Recontratação de empresa anteriormente contratada com dispensa de licitação em virtude de emergências ou calamidade pública
“1. É constitucional a vedação à recontratação de empresa contratada diretamente por dispensa de licitação nos casos de emergência ou calamidade pública, prevista no inciso VIII do art. 75 da Lei nº 14.133/2021. 2. A vedação incide na recontratação fundada na mesma situação emergencial ou calamitosa que extrapole o prazo máximo legal de 1 (um) ano, e não impede que a empresa participe de eventual licitação substitutiva à dispensa de licitação e seja contratada diretamente por outro fundamento previsto em lei, incluindo uma nova emergência ou calamidade pública, sem prejuízo do controle de abusos ou ilegalidades na aplicação da norma.”
Resumo do julgamento
É constitucional — e está em consonância com os princípios da Administração Pública (CF/1988, art. 37, caput e XXI) — a proibição à recontratação de empresa anteriormente contratada com dispensa de licitação no regime de contratação emergencial (Lei nº 14.133/2021, art. 75, VIII, parte final), quando a recontratação se fundamente na mesma situação emergencial ou calamitosa e o período total de vigência das contratações extrapole o prazo máximo de um ano.
A referida vedação, introduzida pela Lei nº 14.133/2021, busca impedir condutas verificadas na vigência da Lei nº 8.666/1993 (art. 24, IV), que resultavam na ofensa ao princípio norteador da Administração Pública (CF/1988, art. 37, XXI), em que estabelecida a obrigatoriedade da licitação e a excepcionalidade da contratação direta, exigência do princípio republicano (CF/1988, art. 1º).
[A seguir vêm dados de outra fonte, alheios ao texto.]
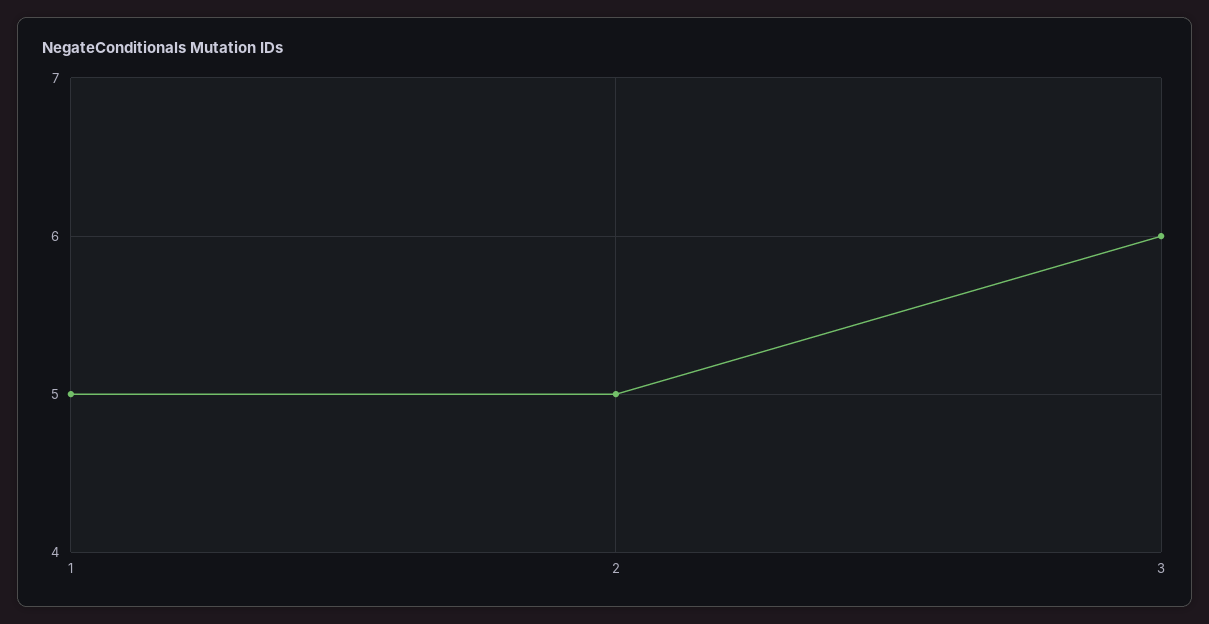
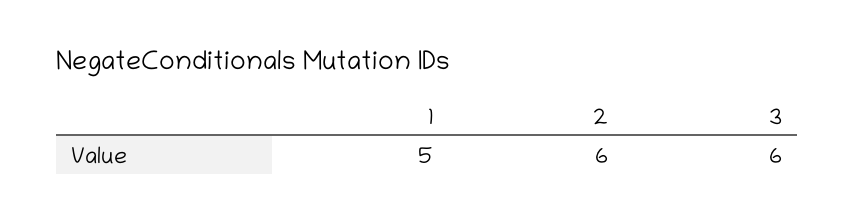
  {
    "1": 5,
-   "2": 5,
+   "2": 6,
    "3": 6
  }

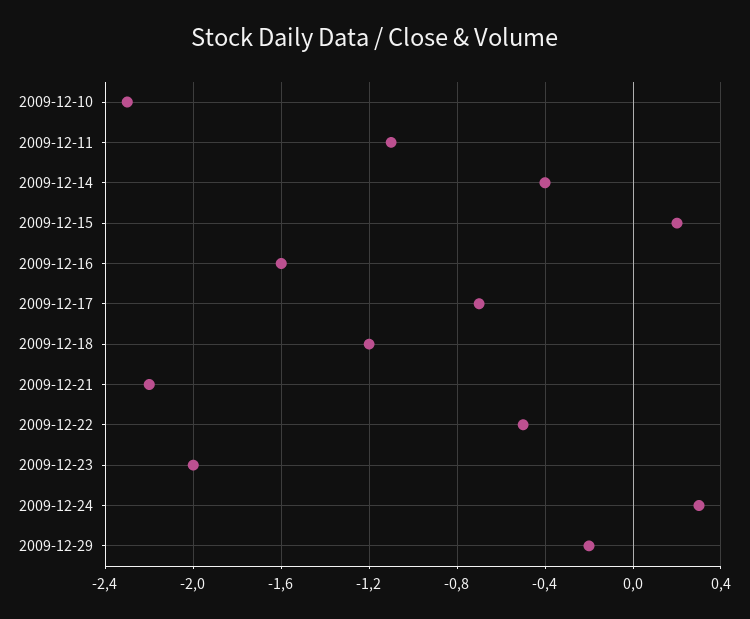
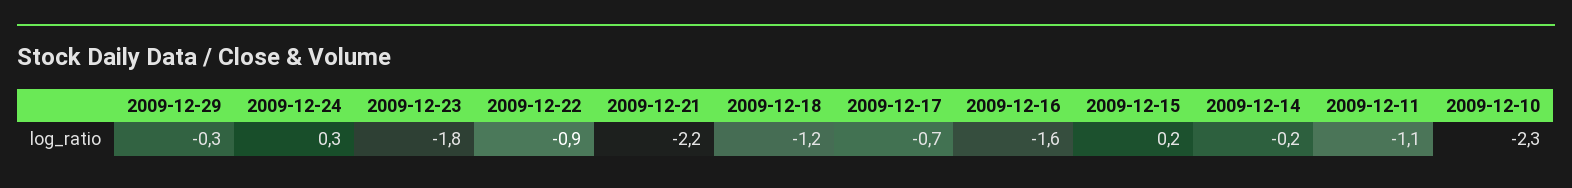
  {
    "2009-12-10": -2.3,
    "2009-12-11": -1.1,
-   "2009-12-14": -0.4,
+   "2009-12-14": -0.2,
    "2009-12-15": 0.2,
    "2009-12-16": -1.6,
    "2009-12-17": -0.7,
    "2009-12-18": -1.2,
    "2009-12-21": -2.2,
-   "2009-12-22": -0.5,
+   "2009-12-22": -0.9,
-   "2009-12-23": -2,
+   "2009-12-23": -1.8,
    "2009-12-24": 0.3,
-   "2009-12-29": -0.2
+   "2009-12-29": -0.3
  }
Nesse contexto, a vedação legal objetiva impedir a contratação, com dispensa de licitação, por prazo superior a um ano.
À luz dos princípios da Administração Pública, esse impedimento restringe-se à recontratação amparada na mesma situação emergencial ou de calamidade pública que motivou a primeira dispensa de licitação. Por outro lado, deve ser permitida a prorrogação do período de vigência contratual ou ser autorizada a recontratação da empresa se: (i) o prazo total da contratação não superar um ano; e (ii) os demais requisitos legais aplicáveis forem observados.
Assim, inexiste violação aos princípios da eficiência e da economicidade ou a ocorrência de discriminação indevida. A interpretação dada por esta Corte não limita os instrumentos à disposição da Administração Pública para superar a situação emergencial ou calamitosa que inicialmente motivou a dispensa de licitação. Ademais, não se restringe de modo excessivo o direito do particular, o qual poderá participar de futura licitação para executar objeto contratual relacionado à contratação direta ou ser contratado diretamente por fundamento diverso.
Com base nesses e em outros entendimentos, o Plenário, por unanimidade, julgou parcialmente procedente a ação para dar interpretação conforme a Constituição Federal de 1988 ao art. 75, VIII, da Lei nº 14.133/2021 e, desse modo, restringir a vedação prevista no dispositivo à recontratação, nos termos da tese anteriormente mencionada.